Wednesday, October 14, 2009

Intensely sad..

I guess I have started hating you! Everything about you. You can be so angellic but everything yours is so demonic. Eating up every joy that I have. Leaving me with only despair. Do you seriously enjoy messing up with my life?
I have reminded myself for more than a thrillion time now that whatever we share, whatever we build, all are just an ideology to make us feel good about our too-highly-pride-in friendship. In fact, we are not at all comfortable with each other's presence. Still, we are ignorant of that so OBVIOUS fact and TRUTH! Living in an imagery world.

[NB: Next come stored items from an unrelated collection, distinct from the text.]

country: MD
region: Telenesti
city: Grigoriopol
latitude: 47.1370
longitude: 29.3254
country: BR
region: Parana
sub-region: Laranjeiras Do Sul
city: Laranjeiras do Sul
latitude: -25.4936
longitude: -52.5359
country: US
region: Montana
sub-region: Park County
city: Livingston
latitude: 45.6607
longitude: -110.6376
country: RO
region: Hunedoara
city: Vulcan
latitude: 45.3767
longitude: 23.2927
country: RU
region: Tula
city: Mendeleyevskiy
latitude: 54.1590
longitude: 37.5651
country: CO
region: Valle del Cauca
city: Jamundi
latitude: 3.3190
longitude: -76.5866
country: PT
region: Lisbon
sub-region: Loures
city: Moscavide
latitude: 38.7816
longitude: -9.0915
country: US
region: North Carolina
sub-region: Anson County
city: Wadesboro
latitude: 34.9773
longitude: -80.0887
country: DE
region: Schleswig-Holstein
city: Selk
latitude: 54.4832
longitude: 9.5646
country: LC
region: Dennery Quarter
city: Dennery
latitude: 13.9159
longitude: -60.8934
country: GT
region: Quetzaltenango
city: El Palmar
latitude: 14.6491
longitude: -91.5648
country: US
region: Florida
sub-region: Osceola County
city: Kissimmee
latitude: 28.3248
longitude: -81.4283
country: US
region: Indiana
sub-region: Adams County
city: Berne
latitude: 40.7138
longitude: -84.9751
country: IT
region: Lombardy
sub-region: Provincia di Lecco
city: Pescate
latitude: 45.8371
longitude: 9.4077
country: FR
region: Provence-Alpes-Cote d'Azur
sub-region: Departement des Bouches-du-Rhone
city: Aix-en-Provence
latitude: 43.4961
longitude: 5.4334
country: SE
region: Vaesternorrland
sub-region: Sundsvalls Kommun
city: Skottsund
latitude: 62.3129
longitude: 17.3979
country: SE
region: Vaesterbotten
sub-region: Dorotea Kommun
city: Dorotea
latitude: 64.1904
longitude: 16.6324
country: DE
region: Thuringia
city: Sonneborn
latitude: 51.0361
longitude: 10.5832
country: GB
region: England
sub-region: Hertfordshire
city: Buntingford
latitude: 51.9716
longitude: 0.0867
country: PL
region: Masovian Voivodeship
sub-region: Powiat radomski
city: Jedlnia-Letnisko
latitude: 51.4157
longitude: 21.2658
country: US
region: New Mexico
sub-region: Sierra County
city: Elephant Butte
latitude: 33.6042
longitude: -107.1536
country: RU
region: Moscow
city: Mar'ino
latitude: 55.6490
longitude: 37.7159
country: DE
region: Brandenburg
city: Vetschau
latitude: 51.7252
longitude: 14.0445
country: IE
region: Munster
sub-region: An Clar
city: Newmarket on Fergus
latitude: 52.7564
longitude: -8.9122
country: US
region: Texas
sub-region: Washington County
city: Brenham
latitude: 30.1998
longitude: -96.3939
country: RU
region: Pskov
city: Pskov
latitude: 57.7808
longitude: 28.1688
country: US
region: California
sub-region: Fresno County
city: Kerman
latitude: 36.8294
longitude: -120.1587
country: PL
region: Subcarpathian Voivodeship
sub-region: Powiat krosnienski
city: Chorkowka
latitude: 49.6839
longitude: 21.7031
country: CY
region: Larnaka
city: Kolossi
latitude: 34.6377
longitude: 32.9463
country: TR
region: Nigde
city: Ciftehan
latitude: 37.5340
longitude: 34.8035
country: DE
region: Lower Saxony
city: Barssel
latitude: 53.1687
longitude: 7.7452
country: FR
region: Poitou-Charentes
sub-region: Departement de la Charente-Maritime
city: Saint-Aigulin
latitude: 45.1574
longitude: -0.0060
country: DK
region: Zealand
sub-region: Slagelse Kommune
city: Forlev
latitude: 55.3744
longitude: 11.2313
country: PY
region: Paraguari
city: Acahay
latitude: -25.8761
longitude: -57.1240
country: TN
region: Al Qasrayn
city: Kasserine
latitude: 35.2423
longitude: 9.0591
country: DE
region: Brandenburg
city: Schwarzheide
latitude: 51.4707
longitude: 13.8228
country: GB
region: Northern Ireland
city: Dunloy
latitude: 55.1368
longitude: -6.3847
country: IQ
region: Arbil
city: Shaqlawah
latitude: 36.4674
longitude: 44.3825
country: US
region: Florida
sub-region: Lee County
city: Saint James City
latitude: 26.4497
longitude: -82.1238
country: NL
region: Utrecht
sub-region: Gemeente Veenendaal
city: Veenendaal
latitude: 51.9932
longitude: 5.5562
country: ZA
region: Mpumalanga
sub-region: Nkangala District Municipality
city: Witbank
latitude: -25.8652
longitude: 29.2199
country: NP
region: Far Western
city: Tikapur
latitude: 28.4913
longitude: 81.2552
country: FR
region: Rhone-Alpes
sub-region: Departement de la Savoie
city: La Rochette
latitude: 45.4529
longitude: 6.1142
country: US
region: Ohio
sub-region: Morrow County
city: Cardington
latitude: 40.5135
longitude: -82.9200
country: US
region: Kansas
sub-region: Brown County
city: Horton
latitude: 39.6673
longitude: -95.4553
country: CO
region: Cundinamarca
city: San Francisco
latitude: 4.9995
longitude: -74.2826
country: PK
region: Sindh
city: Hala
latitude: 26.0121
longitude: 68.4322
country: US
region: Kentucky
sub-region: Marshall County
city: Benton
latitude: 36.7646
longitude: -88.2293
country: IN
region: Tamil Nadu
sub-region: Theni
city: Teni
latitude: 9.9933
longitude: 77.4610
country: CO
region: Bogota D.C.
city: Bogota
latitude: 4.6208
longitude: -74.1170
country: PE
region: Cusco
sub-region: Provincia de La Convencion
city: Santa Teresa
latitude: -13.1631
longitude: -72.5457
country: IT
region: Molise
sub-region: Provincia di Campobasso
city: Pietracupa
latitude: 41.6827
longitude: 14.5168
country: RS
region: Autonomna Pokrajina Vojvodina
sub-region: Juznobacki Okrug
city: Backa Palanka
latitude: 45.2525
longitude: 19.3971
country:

I have again replicated my darnest mistake ever. Investinyg on something that I am not sure is mine! Regretting each makes me a real fool. Leaving me to feel only devastated and flabergasted. I now believed that the sooner I withdraw myself from this craze, the better!
You have them already. To them you turn to when you are troubled. I serve only as a stand-by. So clever aa you? Just in case they are not around, you would still have me by your side. U used me so effectively. Smiling sweetly when you make your comeback and I foolishly grant u another chance.
I am so sick about this that I REALLY REALLY feel that I wanna puke! You are better off with them though you told me so many time that you enjoyed my company the most. Hey, I am not blind! You value them mountainiously high. I am just a spare part.
You just don't care, huh? Let's play the game you self-create then. I have enough! And yeah, in case you have forgotten, I am really GOOD at this game! The game commences now!